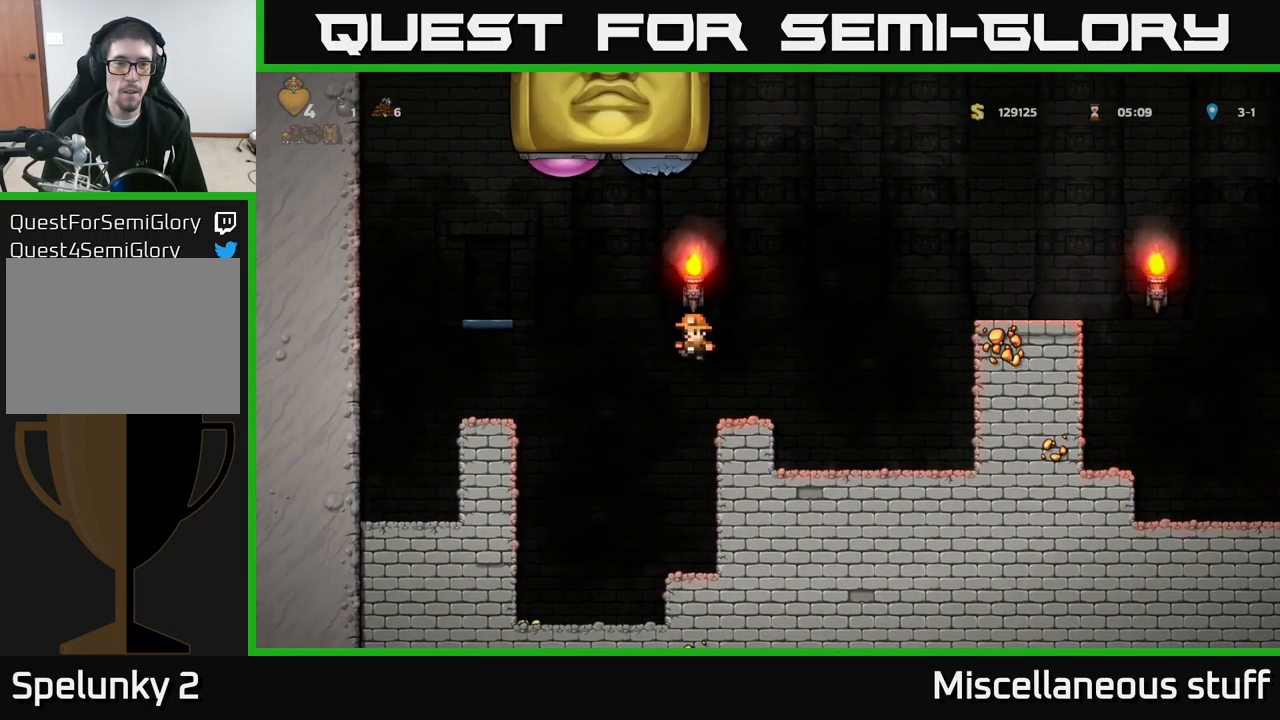
{"buttons": ["A", "DPAD_UP", "DPAD_RIGHT"], "left_stick": "center", "events": [[67, "DPAD_LEFT", "up"], [100, "DPAD_RIGHT", "down"], [150, "R1", "down"], [267, "DPAD_UP", "down"], [300, "R1", "up"]]}
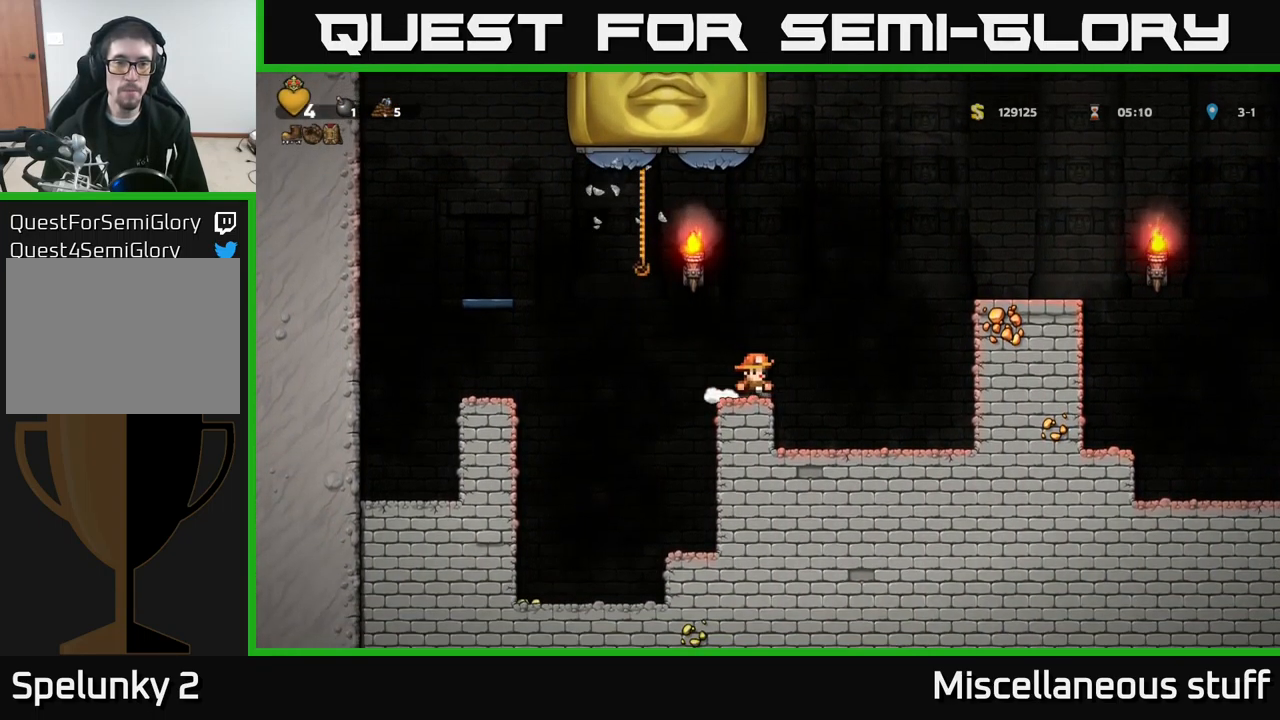
{"buttons": [], "left_stick": "center", "events": [[17, "A", "up"], [67, "A", "down"], [300, "DPAD_UP", "up"], [450, "A", "up"], [483, "DPAD_RIGHT", "up"]]}
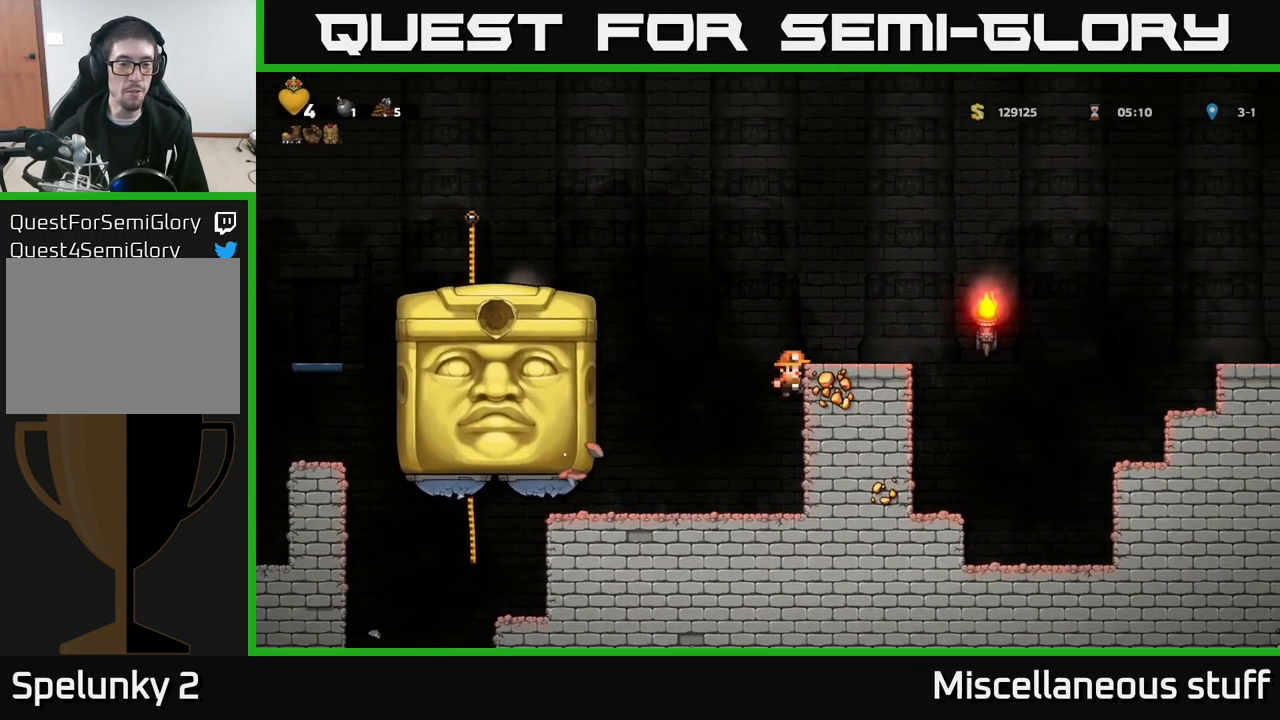
{"buttons": [], "left_stick": "center", "events": []}
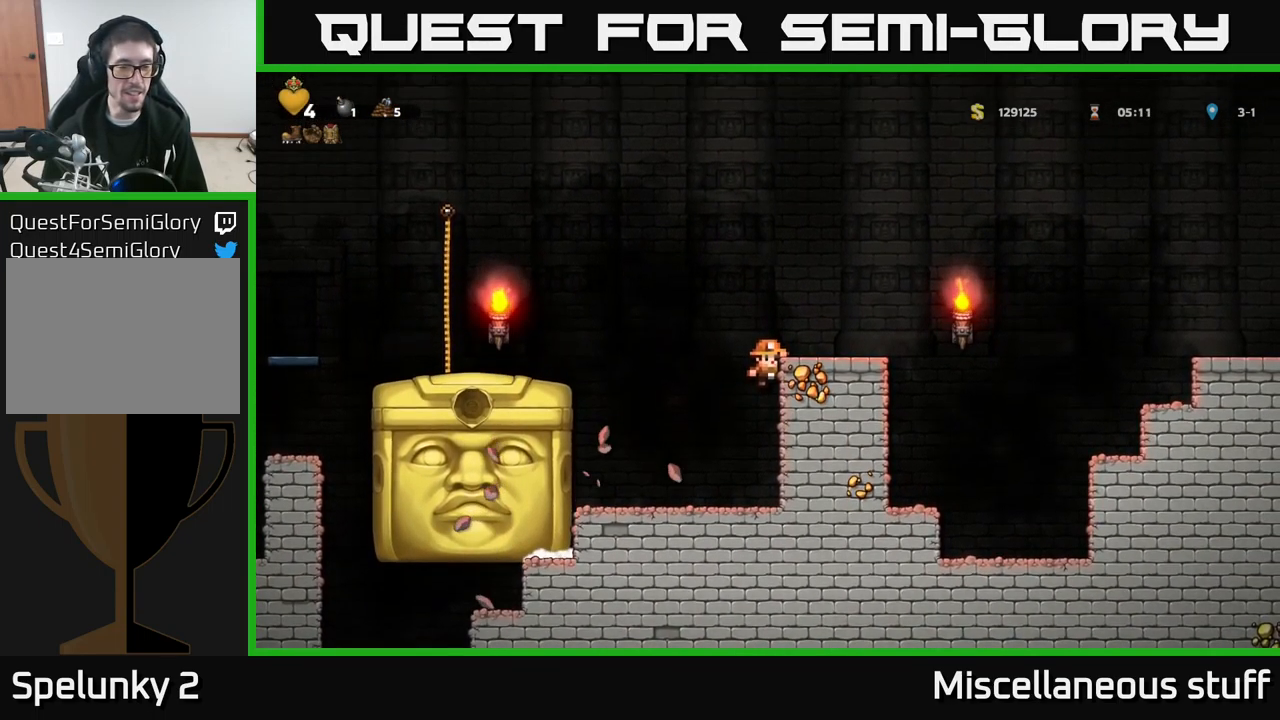
{"buttons": [], "left_stick": "center", "events": [[17, "A", "down"], [116, "DPAD_RIGHT", "down"], [183, "A", "up"], [249, "DPAD_RIGHT", "up"]]}
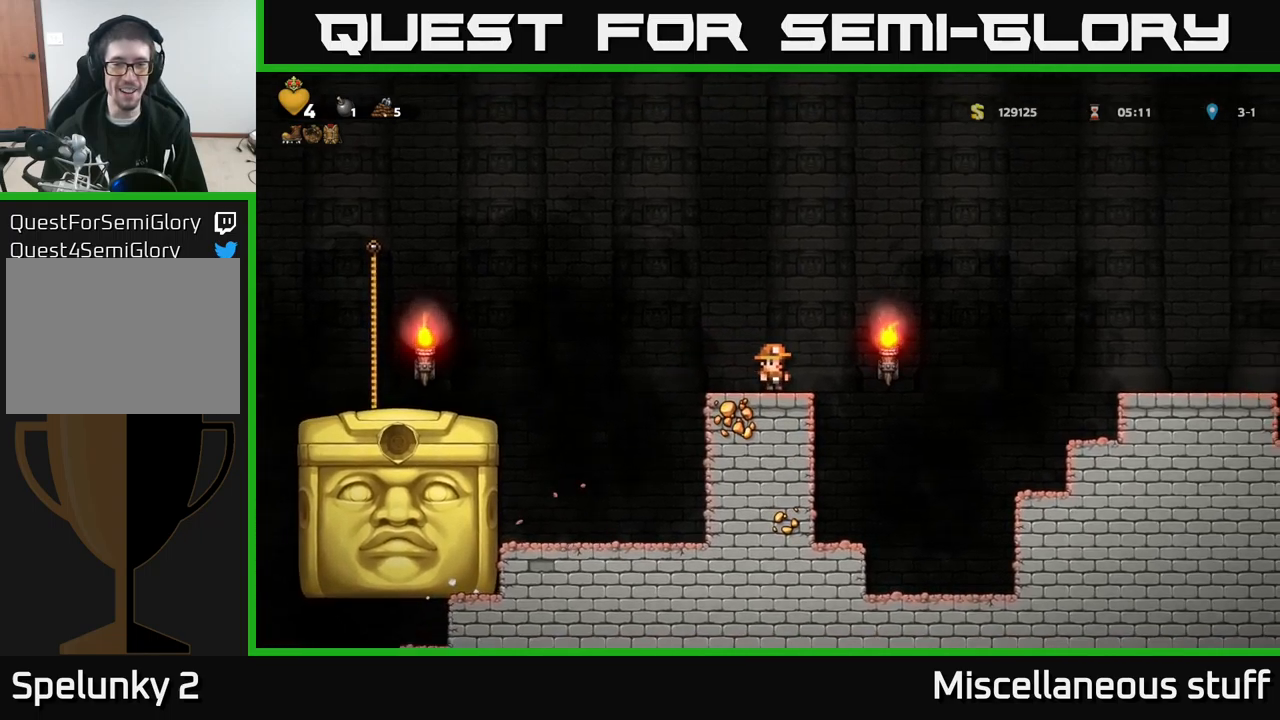
{"buttons": [], "left_stick": "center", "events": []}
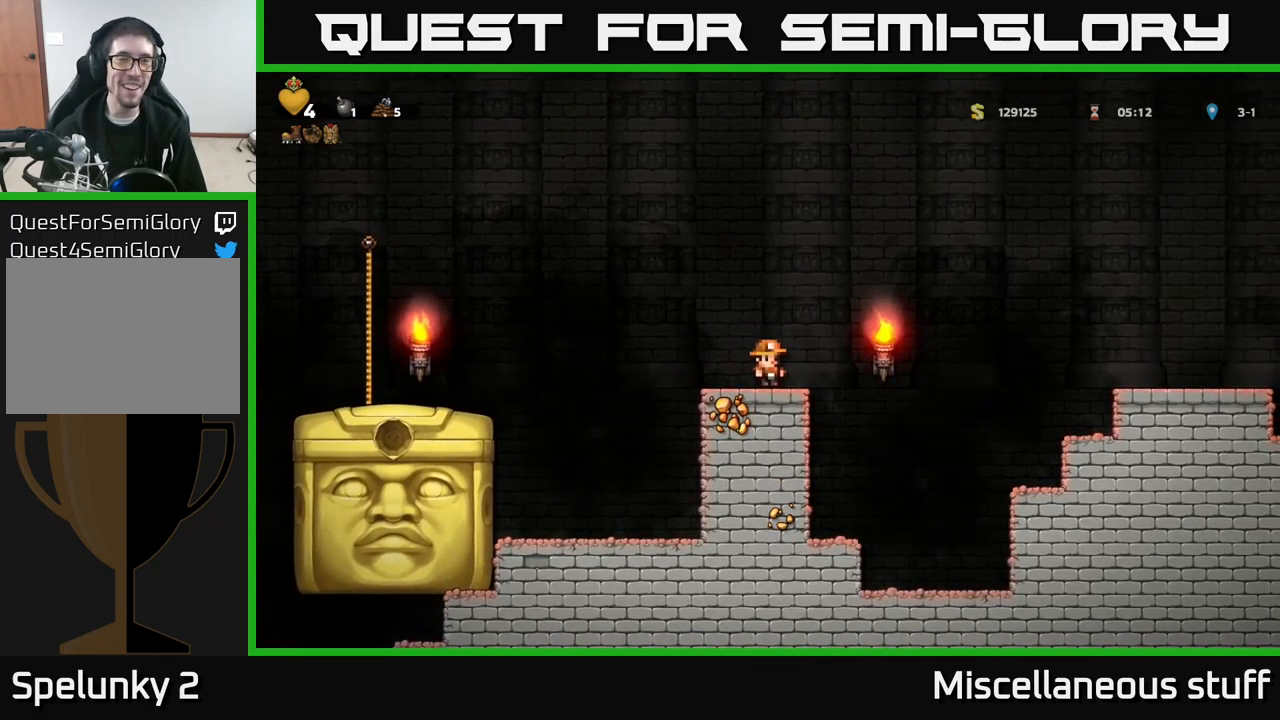
{"buttons": [], "left_stick": "center", "events": []}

Problem description: When you retype the listing above, keep each line exactly as written and drop the pictures.

Answer section:
{"buttons": ["A", "DPAD_UP", "DPAD_RIGHT"], "left_stick": "center", "events": [[67, "DPAD_LEFT", "up"], [100, "DPAD_RIGHT", "down"], [150, "R1", "down"], [267, "DPAD_UP", "down"], [300, "R1", "up"]]}
{"buttons": [], "left_stick": "center", "events": [[17, "A", "up"], [67, "A", "down"], [300, "DPAD_UP", "up"], [450, "A", "up"], [483, "DPAD_RIGHT", "up"]]}
{"buttons": [], "left_stick": "center", "events": []}
{"buttons": [], "left_stick": "center", "events": [[17, "A", "down"], [116, "DPAD_RIGHT", "down"], [183, "A", "up"], [249, "DPAD_RIGHT", "up"]]}
{"buttons": [], "left_stick": "center", "events": []}
{"buttons": [], "left_stick": "center", "events": []}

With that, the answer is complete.